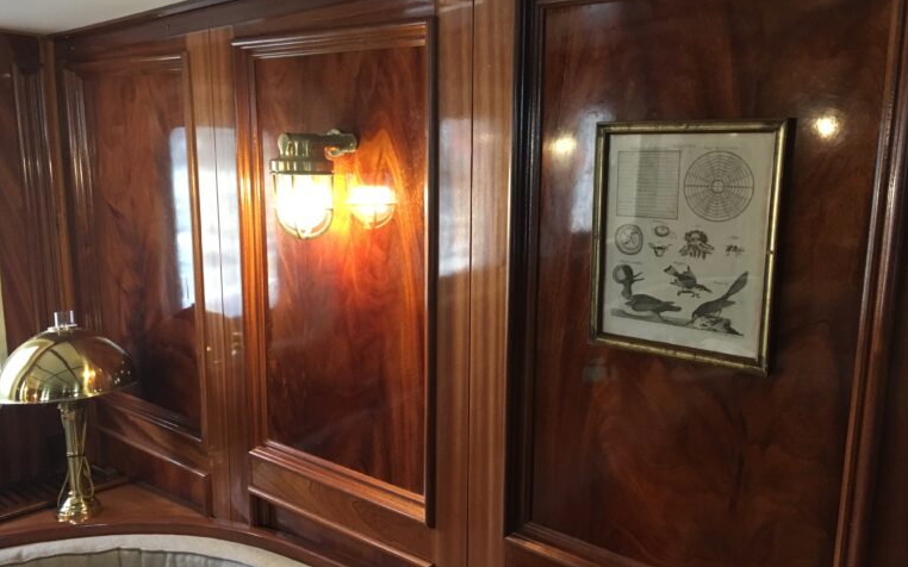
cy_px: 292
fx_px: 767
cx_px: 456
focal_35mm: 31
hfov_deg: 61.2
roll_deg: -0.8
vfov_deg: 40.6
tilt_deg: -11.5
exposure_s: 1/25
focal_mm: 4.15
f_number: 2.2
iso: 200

□ □ □

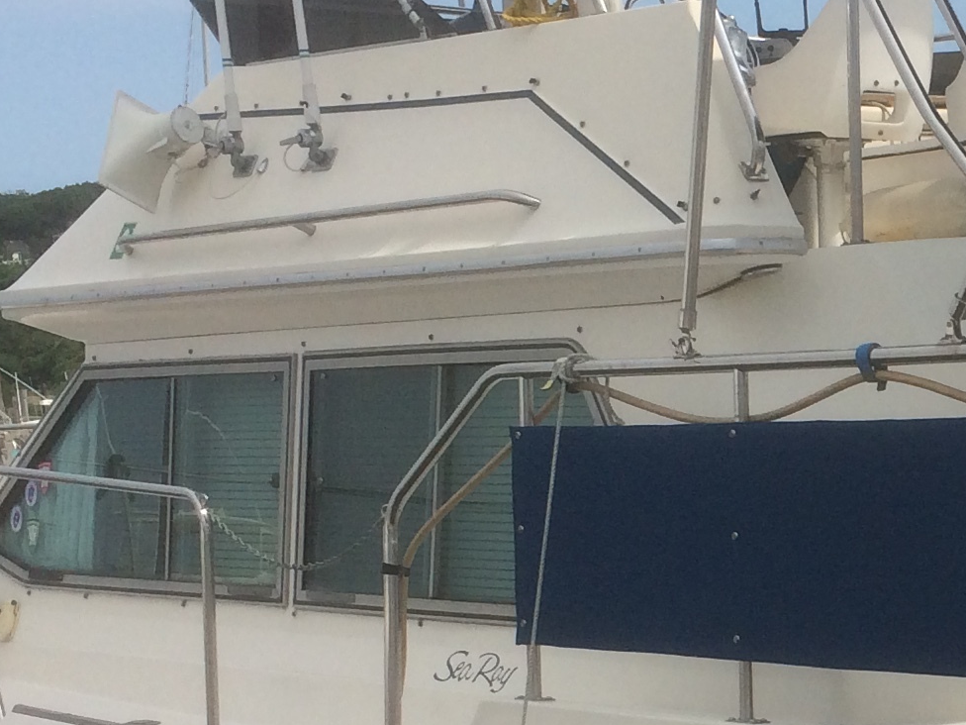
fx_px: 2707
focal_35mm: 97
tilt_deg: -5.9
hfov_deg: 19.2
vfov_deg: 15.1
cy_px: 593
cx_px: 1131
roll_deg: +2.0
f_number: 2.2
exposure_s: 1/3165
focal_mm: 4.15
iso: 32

□ □ □

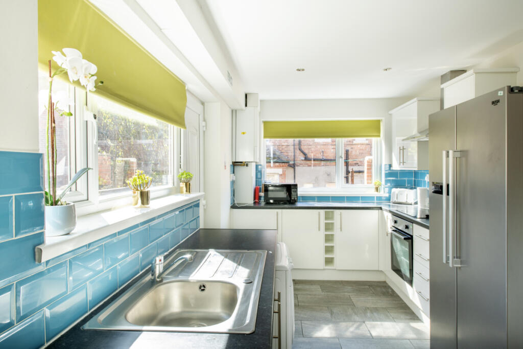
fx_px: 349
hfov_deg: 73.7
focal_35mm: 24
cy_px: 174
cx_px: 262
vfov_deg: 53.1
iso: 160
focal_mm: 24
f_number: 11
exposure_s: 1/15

□ □ □

Give back precisely the lines above that start at the line containing "hfov_deg: 73.7" and end at the line containing "exposure_s: 1/15", inclusive. No other lines belong in the output.

hfov_deg: 73.7
focal_35mm: 24
cy_px: 174
cx_px: 262
vfov_deg: 53.1
iso: 160
focal_mm: 24
f_number: 11
exposure_s: 1/15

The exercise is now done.